Local propagation dynamics of MEG interictal spikes: source reconstruction with traveling-wave priors

Epilepsy is one of the most common neurological disorders, with about 30% of cases being drug-resistant and requiring surgical intervention. To localize the epileptogenic zone (EZ), the pathological area that has to be surgically removed, brain regions are inspected for the presence of spikes during the interictal periods. This procedure maps irritative zones where spikes are present, but it is still challenging to determine which of the irritative zones generate seizures. To localize the source of seizures more precisely, a large-scale approach could be applied where the causal relationship is assessed between the signals recorded in a finite number of irritative zones. This method, however, does not reveal the fine-grained spatiotemporal patterns of spikes, which could provide valuable information regarding EZ location and increase the likelihood of surgery success.
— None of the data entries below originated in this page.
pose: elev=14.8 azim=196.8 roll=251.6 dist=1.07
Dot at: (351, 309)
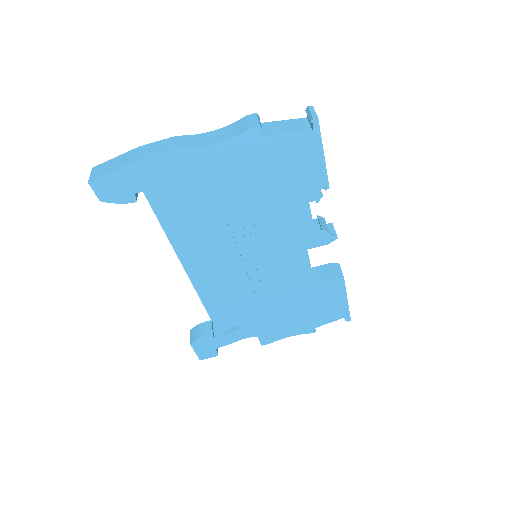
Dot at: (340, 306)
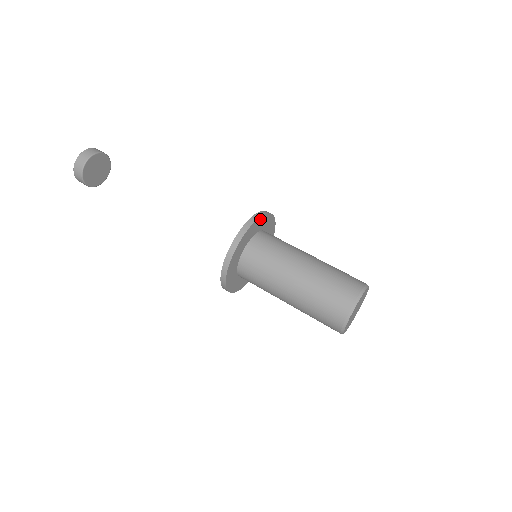
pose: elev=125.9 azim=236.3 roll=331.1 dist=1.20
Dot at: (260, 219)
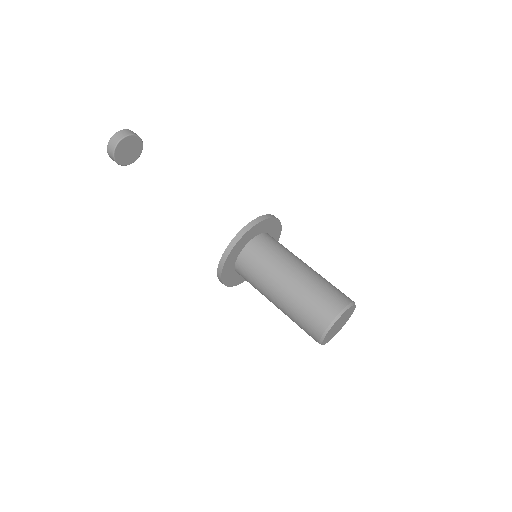
Dot at: (260, 224)
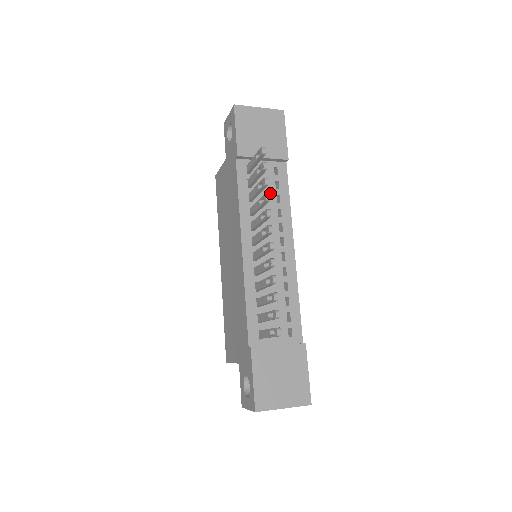
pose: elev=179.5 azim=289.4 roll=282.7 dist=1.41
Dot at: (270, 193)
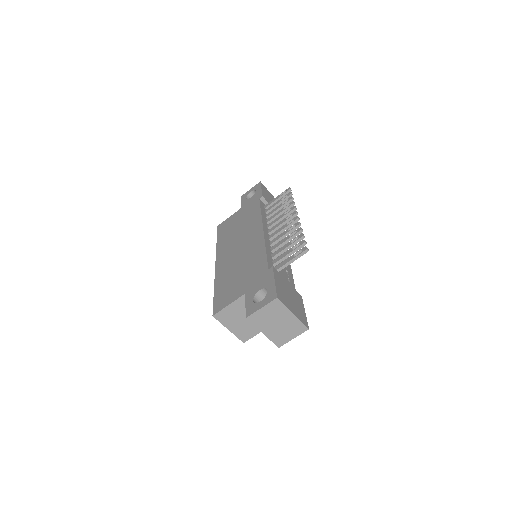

Here we present a framework to noninvasively investigate the fine patterns of interictal spikes present in magnetoencephalographic (MEG) data. We use a traveling wave model, previously employed in the analysis of cortical alpha oscillations, to regularize the MEG inverse problem and to determine the cortical paths of spike traveling waves. Our algorithm represents spike propagation patterns as a superposition of local waves traveling along radial paths stemming from a single origin. With the help of the positively constrained LASSO technique, we scan over wave onset moment and propagation velocity parameters to determine their combination that yields the best fit to the MEG sensor data of each spike. We first used realistically simulated MEG data to validate the algorithm9s ability to successfully track the interictal activity on a millimeter-millisecond scale. Next, we examined MEG data from three patients with drug-resistant epilepsy. Wave-like spike patterns with clear propagation dynamics were found in a fraction of spikes, whereas the other fraction could not be explained by the wave propagation model with a small number of propagation directions. Moreover, in agreement with the previous work, the spike waves with clear propagation dynamics exhibited spatial segregation and matched the clinical records on seizure onset zones (SOZs) available for two patients out of three.